Collected data:

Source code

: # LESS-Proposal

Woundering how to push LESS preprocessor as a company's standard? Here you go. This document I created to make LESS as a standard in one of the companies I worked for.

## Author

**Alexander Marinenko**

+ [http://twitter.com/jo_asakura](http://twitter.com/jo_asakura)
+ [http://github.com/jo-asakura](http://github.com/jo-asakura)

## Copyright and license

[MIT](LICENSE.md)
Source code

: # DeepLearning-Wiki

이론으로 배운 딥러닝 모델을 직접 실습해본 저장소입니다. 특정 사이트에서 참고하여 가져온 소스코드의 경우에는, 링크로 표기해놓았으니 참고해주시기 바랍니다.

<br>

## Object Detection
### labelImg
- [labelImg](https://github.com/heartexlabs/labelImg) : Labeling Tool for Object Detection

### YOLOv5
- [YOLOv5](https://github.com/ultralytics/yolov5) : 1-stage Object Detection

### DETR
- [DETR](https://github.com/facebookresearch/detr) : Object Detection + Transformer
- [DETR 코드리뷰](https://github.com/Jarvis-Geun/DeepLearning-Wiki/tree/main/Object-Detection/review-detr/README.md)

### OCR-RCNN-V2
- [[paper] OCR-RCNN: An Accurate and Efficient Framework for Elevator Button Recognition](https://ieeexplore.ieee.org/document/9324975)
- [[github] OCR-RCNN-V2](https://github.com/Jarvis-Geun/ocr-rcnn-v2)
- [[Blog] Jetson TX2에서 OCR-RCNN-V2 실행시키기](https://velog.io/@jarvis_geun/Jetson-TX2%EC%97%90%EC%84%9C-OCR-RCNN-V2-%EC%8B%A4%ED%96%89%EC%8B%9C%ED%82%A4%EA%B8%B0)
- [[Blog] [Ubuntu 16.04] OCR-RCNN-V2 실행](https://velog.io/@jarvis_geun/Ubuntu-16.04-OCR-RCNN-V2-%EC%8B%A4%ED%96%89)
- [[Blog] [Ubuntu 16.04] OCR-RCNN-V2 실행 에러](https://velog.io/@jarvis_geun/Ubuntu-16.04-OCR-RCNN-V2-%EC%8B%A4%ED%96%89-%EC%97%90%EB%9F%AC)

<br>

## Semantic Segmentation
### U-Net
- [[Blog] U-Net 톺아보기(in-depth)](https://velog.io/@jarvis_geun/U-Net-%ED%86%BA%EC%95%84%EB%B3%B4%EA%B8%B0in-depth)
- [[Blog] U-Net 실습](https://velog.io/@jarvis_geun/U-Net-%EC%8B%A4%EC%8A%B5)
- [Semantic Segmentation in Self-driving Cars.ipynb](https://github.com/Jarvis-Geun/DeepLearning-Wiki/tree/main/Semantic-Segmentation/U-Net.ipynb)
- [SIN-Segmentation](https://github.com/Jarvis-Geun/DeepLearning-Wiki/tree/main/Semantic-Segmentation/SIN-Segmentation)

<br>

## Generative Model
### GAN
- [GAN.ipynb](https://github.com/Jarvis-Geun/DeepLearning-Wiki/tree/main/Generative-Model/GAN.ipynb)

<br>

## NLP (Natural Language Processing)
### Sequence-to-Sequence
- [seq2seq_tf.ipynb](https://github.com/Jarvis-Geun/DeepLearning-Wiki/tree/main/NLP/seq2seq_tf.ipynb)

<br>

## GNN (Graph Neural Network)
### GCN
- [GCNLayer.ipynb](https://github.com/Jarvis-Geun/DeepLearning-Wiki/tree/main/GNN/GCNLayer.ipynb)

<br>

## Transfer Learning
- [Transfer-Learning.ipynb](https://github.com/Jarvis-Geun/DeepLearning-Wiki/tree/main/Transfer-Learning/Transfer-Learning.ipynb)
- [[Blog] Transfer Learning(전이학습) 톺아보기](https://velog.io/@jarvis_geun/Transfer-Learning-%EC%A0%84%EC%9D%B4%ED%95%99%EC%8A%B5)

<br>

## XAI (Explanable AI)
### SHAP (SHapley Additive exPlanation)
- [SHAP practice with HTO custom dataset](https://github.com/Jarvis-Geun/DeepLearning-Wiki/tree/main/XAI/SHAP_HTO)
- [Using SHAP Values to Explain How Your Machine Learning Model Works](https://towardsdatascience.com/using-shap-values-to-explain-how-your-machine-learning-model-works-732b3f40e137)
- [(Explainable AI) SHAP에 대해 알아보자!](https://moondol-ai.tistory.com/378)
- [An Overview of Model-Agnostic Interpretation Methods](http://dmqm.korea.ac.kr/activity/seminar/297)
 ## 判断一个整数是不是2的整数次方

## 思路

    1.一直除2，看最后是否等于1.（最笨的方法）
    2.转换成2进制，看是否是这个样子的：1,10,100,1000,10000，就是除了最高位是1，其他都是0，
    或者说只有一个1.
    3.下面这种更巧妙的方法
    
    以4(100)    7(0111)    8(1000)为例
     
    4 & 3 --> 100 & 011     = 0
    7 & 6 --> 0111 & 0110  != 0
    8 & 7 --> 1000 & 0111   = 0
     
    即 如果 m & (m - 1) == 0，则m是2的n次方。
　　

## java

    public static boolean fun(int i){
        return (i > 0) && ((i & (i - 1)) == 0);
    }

▸ **Your task**
Lines with "LESS": find them in the data and copy each one.

▸ **Output**
: # LESS-Proposal
Woundering how to push LESS preprocessor as a company's standard? Here you go. This document I created to make LESS as a standard in one of the companies I worked for.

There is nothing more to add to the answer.